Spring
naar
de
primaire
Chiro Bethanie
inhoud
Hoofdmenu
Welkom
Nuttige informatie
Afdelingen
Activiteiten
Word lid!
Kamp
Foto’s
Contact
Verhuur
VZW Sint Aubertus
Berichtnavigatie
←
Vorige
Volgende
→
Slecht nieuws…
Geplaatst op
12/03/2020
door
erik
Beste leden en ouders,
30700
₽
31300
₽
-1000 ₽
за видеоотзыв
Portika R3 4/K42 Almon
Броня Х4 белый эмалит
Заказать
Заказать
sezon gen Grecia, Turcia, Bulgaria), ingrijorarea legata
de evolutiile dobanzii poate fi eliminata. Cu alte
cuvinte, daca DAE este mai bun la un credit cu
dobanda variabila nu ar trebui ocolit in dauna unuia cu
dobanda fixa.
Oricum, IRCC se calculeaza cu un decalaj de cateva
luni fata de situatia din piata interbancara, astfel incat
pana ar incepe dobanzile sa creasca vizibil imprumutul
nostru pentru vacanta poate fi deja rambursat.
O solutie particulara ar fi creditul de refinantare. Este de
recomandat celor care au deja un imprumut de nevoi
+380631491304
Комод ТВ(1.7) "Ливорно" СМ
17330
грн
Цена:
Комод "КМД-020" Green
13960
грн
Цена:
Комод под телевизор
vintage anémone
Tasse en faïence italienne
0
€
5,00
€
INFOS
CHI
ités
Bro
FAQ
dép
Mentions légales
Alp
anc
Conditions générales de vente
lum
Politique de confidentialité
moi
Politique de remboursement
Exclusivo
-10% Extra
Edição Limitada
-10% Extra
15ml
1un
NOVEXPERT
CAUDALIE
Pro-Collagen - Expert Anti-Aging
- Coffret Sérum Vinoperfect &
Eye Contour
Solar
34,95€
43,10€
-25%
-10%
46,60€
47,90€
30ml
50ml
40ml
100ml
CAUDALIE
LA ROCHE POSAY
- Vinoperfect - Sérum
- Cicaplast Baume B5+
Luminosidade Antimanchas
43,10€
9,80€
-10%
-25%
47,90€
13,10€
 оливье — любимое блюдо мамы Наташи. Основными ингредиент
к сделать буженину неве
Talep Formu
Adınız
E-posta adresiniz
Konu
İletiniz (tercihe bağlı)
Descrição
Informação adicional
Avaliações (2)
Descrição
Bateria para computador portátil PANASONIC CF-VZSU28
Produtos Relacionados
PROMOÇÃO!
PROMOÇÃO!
★ ★ ★
- What you are asked to do
What the task asks for is a word-for-word repeat of the lines above, from the first through the one containing "Комод под телевизор".

- Answer space
Spring
naar
de
primaire
Chiro Bethanie
inhoud
Hoofdmenu
Welkom
Nuttige informatie
Afdelingen
Activiteiten
Word lid!
Kamp
Foto’s
Contact
Verhuur
VZW Sint Aubertus
Berichtnavigatie
←
Vorige
Volgende
→
Slecht nieuws…
Geplaatst op
12/03/2020
door
erik
Beste leden en ouders,
30700
₽
31300
₽
-1000 ₽
за видеоотзыв
Portika R3 4/K42 Almon
Броня Х4 белый эмалит
Заказать
Заказать
sezon gen Grecia, Turcia, Bulgaria), ingrijorarea legata
de evolutiile dobanzii poate fi eliminata. Cu alte
cuvinte, daca DAE este mai bun la un credit cu
dobanda variabila nu ar trebui ocolit in dauna unuia cu
dobanda fixa.
Oricum, IRCC se calculeaza cu un decalaj de cateva
luni fata de situatia din piata interbancara, astfel incat
pana ar incepe dobanzile sa creasca vizibil imprumutul
nostru pentru vacanta poate fi deja rambursat.
O solutie particulara ar fi creditul de refinantare. Este de
recomandat celor care au deja un imprumut de nevoi
+380631491304
Комод ТВ(1.7) "Ливорно" СМ
17330
грн
Цена:
Комод "КМД-020" Green
13960
грн
Цена:
Комод под телевизор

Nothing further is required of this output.